## [Work required]
Please list every line in the rows below that contains the word "depth", copying each such line in full.

## [Entries shown]
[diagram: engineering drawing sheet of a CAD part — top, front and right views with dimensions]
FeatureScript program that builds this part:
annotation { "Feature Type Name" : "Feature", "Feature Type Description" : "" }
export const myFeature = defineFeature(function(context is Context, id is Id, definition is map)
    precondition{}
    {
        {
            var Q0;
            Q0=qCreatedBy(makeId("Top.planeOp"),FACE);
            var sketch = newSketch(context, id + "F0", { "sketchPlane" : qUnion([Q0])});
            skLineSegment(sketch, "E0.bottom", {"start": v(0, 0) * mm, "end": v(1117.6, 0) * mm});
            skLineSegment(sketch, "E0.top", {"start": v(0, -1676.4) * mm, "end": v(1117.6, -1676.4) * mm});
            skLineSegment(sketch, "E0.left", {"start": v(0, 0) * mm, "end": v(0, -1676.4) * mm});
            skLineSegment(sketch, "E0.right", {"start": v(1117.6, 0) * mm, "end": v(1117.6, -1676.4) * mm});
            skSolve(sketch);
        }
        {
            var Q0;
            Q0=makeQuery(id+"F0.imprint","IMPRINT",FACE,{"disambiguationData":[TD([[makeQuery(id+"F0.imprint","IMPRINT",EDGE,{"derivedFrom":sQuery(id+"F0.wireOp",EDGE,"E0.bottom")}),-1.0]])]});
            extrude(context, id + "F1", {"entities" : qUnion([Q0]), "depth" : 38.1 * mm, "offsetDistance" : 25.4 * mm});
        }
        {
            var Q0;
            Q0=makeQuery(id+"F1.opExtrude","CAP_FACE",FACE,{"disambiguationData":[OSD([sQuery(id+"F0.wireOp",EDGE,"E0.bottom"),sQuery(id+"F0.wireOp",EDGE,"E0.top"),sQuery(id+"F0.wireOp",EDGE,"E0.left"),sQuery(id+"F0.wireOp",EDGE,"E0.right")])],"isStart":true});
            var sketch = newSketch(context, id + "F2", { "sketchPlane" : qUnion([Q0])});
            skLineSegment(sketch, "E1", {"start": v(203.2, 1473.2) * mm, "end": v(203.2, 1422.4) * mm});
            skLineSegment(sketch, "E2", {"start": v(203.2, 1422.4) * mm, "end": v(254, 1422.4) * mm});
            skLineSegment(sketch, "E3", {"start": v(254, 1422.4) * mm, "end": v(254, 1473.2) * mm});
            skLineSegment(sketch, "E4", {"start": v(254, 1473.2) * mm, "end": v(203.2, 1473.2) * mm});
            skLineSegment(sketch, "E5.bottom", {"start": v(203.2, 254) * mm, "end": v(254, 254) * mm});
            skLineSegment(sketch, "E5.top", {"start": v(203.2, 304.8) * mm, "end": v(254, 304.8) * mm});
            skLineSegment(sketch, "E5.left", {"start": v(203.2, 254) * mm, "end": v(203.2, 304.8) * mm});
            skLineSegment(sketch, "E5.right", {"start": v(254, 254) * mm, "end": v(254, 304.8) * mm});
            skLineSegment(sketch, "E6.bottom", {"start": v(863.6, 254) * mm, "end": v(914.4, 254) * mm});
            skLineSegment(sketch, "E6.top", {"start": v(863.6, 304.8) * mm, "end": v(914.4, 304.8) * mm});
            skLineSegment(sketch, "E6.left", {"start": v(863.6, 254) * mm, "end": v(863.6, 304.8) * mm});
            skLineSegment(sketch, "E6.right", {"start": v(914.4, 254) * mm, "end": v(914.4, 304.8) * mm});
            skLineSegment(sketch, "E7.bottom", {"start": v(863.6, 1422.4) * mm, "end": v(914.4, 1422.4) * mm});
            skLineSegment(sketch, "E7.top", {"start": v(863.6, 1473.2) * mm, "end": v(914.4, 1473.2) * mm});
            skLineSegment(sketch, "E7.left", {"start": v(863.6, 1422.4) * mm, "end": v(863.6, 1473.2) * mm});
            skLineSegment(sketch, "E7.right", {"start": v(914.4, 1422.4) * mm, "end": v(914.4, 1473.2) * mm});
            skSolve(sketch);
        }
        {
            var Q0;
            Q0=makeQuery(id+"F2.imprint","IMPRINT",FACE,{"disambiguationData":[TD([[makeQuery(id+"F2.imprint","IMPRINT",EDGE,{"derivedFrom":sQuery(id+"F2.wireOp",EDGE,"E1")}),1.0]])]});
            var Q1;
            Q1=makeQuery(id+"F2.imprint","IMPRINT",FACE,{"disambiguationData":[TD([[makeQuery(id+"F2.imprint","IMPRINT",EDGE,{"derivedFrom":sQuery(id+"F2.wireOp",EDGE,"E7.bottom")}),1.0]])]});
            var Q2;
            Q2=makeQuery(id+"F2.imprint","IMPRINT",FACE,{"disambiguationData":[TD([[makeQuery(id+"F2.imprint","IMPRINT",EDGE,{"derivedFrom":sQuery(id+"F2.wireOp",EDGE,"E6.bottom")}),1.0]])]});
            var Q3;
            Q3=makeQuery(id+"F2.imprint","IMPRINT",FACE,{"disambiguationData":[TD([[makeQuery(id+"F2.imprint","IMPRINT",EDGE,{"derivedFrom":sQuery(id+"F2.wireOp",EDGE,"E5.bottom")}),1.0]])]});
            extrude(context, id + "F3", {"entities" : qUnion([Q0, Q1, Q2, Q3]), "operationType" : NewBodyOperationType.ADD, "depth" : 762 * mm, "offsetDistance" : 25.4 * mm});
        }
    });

## [Expected output]
            extrude(context, id + "F1", {"entities" : qUnion([Q0]), "depth" : 38.1 * mm, "offsetDistance" : 25.4 * mm});
            extrude(context, id + "F3", {"entities" : qUnion([Q0, Q1, Q2, Q3]), "operationType" : NewBodyOperationType.ADD, "depth" : 762 * mm, "offsetDistance" : 25.4 * mm});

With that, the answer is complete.